John & I went to a Buddhist meeting last night at the Buddhist center in Santa Clara. Once a month we have a World Peace Prayer meeting where people share experiences and we listen to guidance from SGI President Daisaku Ikeda. Yesterday I was researching information about Buddhism on the Soka Gakkai International website (www.sgi.org) and found a great quote by President Ikeda. The quote reads:
Cowardice is harmful, for it delights the enemies of Buddhism and obstructs the advance of kosen-rufu (world peace). The fainthearted cannot savor the true benefit of faith; their ability to tap the power of the Buddha and the power of the Law [of the Gohonzon] in their lives is enfeebled.
I really like this quote because when it comes to talking to other people (even just in small social settings or with family), I am always terribly shy and often afraid to engage in conversation. I am easily intimidated by strangers, and I’m always worried about what other people might think of me. I have trouble thinking of something to say, and as a result, I often don’t say anything at all. In this sense, I need to have courage. I need to have courage in order to be able to talk to other people, make new friends, and share my experiences with others (aside from posting to my blog). I also enjoy talking to other people about Buddhism, but my own fear prevents me from sharing Buddhism with others. Even in public places like Target or the grocery store, I see other people shopping, but they seem like they’re living in a different “normal” world. I, on the other hand, often feel like I’ve been living in my own little “crazy” world surrounded by the voices. I need the courage to break out of the crazy voice-world, and leave it behind forever.

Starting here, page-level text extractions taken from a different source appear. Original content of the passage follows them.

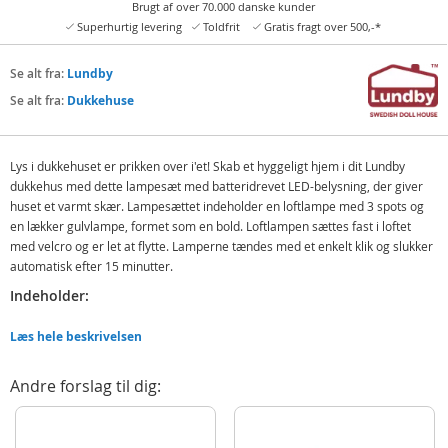
Brugt af over 70.000 danske kunder
Superhurtig levering
Toldfrit
Gratis fragt over 500,-*
Se alt fra:
Lundby
Se alt fra:
Dukkehuse
Lys i dukkehuset er prikken over i'et! Skab et hyggeligt hjem i dit Lundby
dukkehus med dette lampesæt med batteridrevet LED-belysning, der giver
huset et varmt skær. Lampesættet indeholder en loftlampe med 3 spots og
en lækker gulvlampe, formet som en bold. Loftlampen sættes fast i loftet
med velcro og er let at flytte. Lamperne tændes med et enkelt klik og slukker
automatisk efter 15 minutter.
Indeholder:
1 loftlampe med spots
Læs hele beskrivelsen
1 gulvlampe
Detaljer:
Andre forslag til dig:
Mål æske: 9,5 x 5 x 14,5 cm (LxBxH)
Batteribehov: 2 x CR2032-batterier (inkluderet)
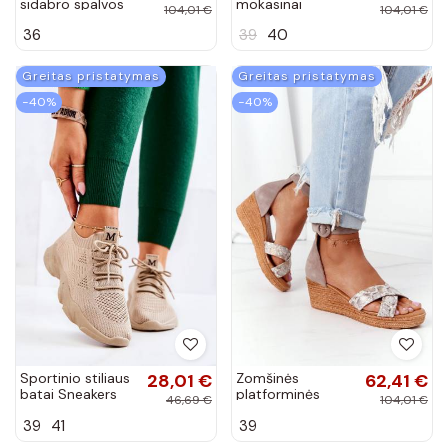
sidabro spalvos
mokasinai
104,01 €
104,01 €
kulniukais Laura
kapučino spalvos
36
39
40
Messi kapučino
spalvos
Greitas pristatymas
Greitas pristatymas
−40%
−40%
Sportinio stiliaus
28,01 €
Zomšinės
62,41 €
batai Sneakers
platforminės
46,69 €
104,01 €
modelio batai
basutės smėlio-
39
41
39
medžiaginės
aukso spalvos
smėlio spalvos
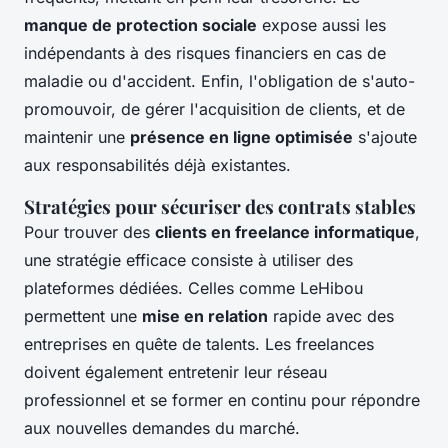
manque de protection sociale
expose aussi les
indépendants à des risques financiers en cas de
maladie ou d'accident. Enfin, l'obligation de s'auto-
promouvoir, de gérer l'acquisition de clients, et de
maintenir une
présence en ligne optimisée
s'ajoute
aux responsabilités déjà existantes.
Stratégies pour sécuriser des contrats stables
Pour trouver des
clients en freelance informatique
,
une stratégie efficace consiste à utiliser des
plateformes dédiées. Celles comme LeHibou
permettent une
mise en relation
rapide avec des
entreprises en quête de talents. Les freelances
doivent également entretenir leur réseau
professionnel et se former en continu pour répondre
aux nouvelles demandes du marché.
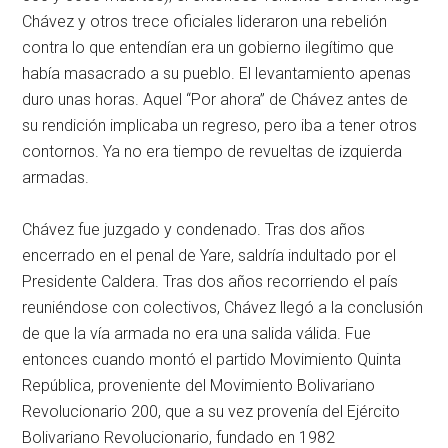
Chávez y otros trece oficiales lideraron una rebelión
contra lo que entendían era un gobierno ilegítimo que
había masacrado a su pueblo. El levantamiento apenas
duro unas horas. Aquel “Por ahora” de Chávez antes de
su rendición implicaba un regreso, pero iba a tener otros
contornos. Ya no era tiempo de revueltas de izquierda
armadas.
Chávez fue juzgado y condenado. Tras dos años
encerrado en el penal de Yare, saldría indultado por el
Presidente Caldera. Tras dos años recorriendo el país
reuniéndose con colectivos, Chávez llegó a la conclusión
de que la vía armada no era una salida válida. Fue
entonces cuando montó el partido Movimiento Quinta
República, proveniente del Movimiento Bolivariano
Revolucionario 200, que a su vez provenía del Ejército
Bolivariano Revolucionario, fundado en 1982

Yesterday I received an interview request from a medical website called CureTalk. I’m not sure when my interview will be published on their website, but I will receive the questions next week. I’m excited about being interviewed for this website. I’ve also read a few other interviews on their website, including an interview about a man who also has schizoaffective disorder. His interview is very interesting, and I really enjoyed reading about his own experiences dealing with and managing his illness. It gives me additional insight into how I manage my illness. His interview is also very encouraging, and I recommend reading what he’s said. I’ve posted a link to the CureTalk website on my blog for those who are interested. This website is also a great resource for medical information as well, particularly cancer. Happy reading!
I’m also very excited about another interview I have coming up in July. I will be interviewed by Wendy McCance on her blog Searching For the Happiness. I’ve also included a link to her blog on this website. I recently learned about Wendy’s blog through her posts on LinkedIn’s Women’s Memoirs group. She has a great blog, and also offers her own unique experiences that she shares with others. My interview will be posted on her blog on Friday, July 13th. Please check out her website at www.searchingforthehappiness.wordpress.com. I feel that the more I am able to share my experiences with others, the more I can encourage other people and offer a greater understanding of schizophrenia, schizoaffective disorder, and what it’s like for people who suffer from these types of illnesses. There is hope!